Herod the Great
Josephus, the 1st century CE Roman–Jewish historian, recorded that Herod the Great was a governor who was appointed by the Romans to rule over Judah in the Promised Land. He ruled from 37 BC until his death in 4 BC.
Although Herod renovated and expanded the second Jewish Temple, build the famous port city of Caesarea Maritima, erected seven great fortresses around the land (including the legendary Masada and Herodium), and renovated the entire city of Jerusalem, and kept peace between Jerusalem and Rome, his regime was marked with blood shed.
Herod was a murderous king. He had only boys from his ten wives. And he was constantly fearing that his sons are plotting to seize the throne. So, in an attempt to protect his reign, Herod killed three of his sons, his favorite wife, her mother, and others in his family. And when Herod’s was dying, he feared that his subjects will not mourn him. So, he commanded that all the prominent people in his kingdom be seized and put in a stadium. And he ordered his soldiers to kill them at the time of his death so that the people in his kingdom will have a reason to weep. This plan was not carried through but it only added another black mark on his public record.
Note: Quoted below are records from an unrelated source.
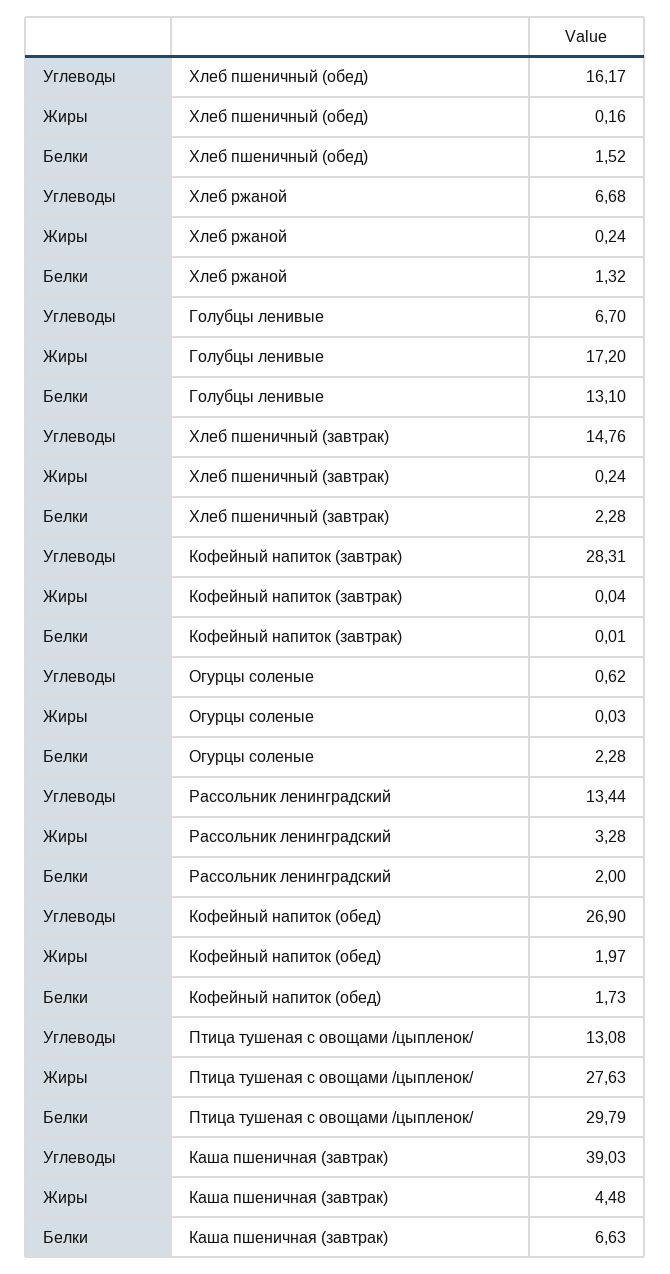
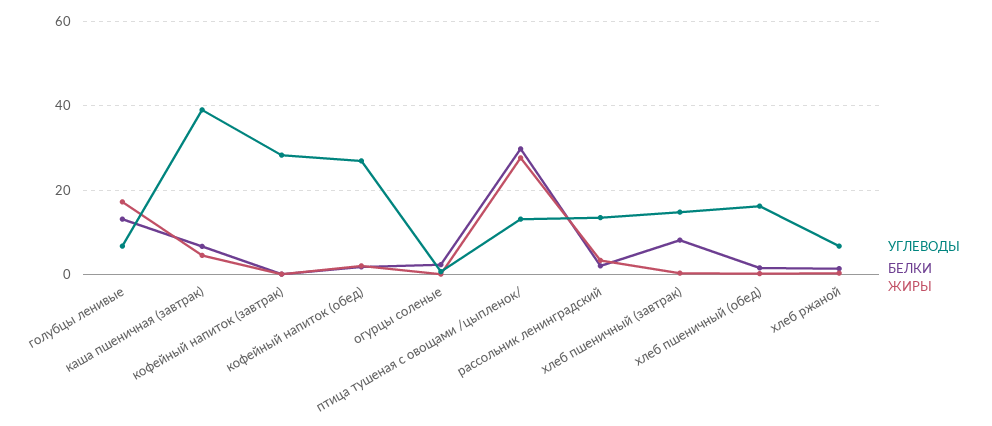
  {
    "Углеводы": {
      "Хлеб пшеничный (обед)": 16.17,
      "Хлеб ржаной": 6.68,
      "Голубцы ленивые": 6.7,
      "Хлеб пшеничный (завтрак)": 14.76,
      "Кофейный напиток (завтрак)": 28.31,
      "Огурцы соленые": 0.62,
      "Рассольник ленинградский": 13.44,
      "Кофейный напиток (обед)": 26.9,
      "Птица тушеная с овощами /цыпленок/": 13.08,
      "Каша пшеничная (завтрак)": 39.03
    },
    "Жиры": {
      "Хлеб пшеничный (обед)": 0.16,
      "Хлеб ржаной": 0.24,
      "Голубцы ленивые": 17.2,
      "Хлеб пшеничный (завтрак)": 0.24,
      "Кофейный напиток (завтрак)": 0.04,
      "Огурцы соленые": 0.03,
      "Рассольник ленинградский": 3.28,
      "Кофейный напиток (обед)": 1.97,
      "Птица тушеная с овощами /цыпленок/": 27.63,
      "Каша пшеничная (завтрак)": 4.48
    },
    "Белки": {
      "Хлеб пшеничный (обед)": 1.52,
      "Хлеб ржаной": 1.32,
      "Голубцы ленивые": 13.1,
-     "Хлеб пшеничный (завтрак)": 2.28,
+     "Хлеб пшеничный (завтрак)": 8,
      "Кофейный напиток (завтрак)": 0.01,
      "Огурцы соленые": 2.28,
      "Рассольник ленинградский": 2,
      "Кофейный напиток (обед)": 1.73,
      "Птица тушеная с овощами /цыпленок/": 29.79,
      "Каша пшеничная (завтрак)": 6.63
    }
  }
But the most heinous act of Herod is recorded in the book of Matthew. When King Herod learned from the magi of the birth of the Messiah, he gave the command to kill all the male children in Bethlehem under two years old in an attempt to destroy the future “king” of the Israel (Matthew 2:16). But the Lord warned Joseph and Mary in a dream to escape to Egypt. And thus the Messiah was saved. Joseph and Mary returned to Israel only after Herod’s death.
After the king’s death, the Romans divided his kingdom among three of his sons and his sister. Extensive outbreaks of violence and riots followed Herod’s death in many cities, including Jerusalem. The thrust of these revolts caused an increased claim for Jewish freedom from Roman rule which escalated to the Great Revolt of 70 C.E
In The Jewish War, Josephus described Herod’s rule generally in appealing light, and gave him the benefit of the doubt for the crimes that he committed during his reign. However, in his later work, Jewish Antiquities, Josephus focused on the tyrannical rule that many historians have come to associate with his reign.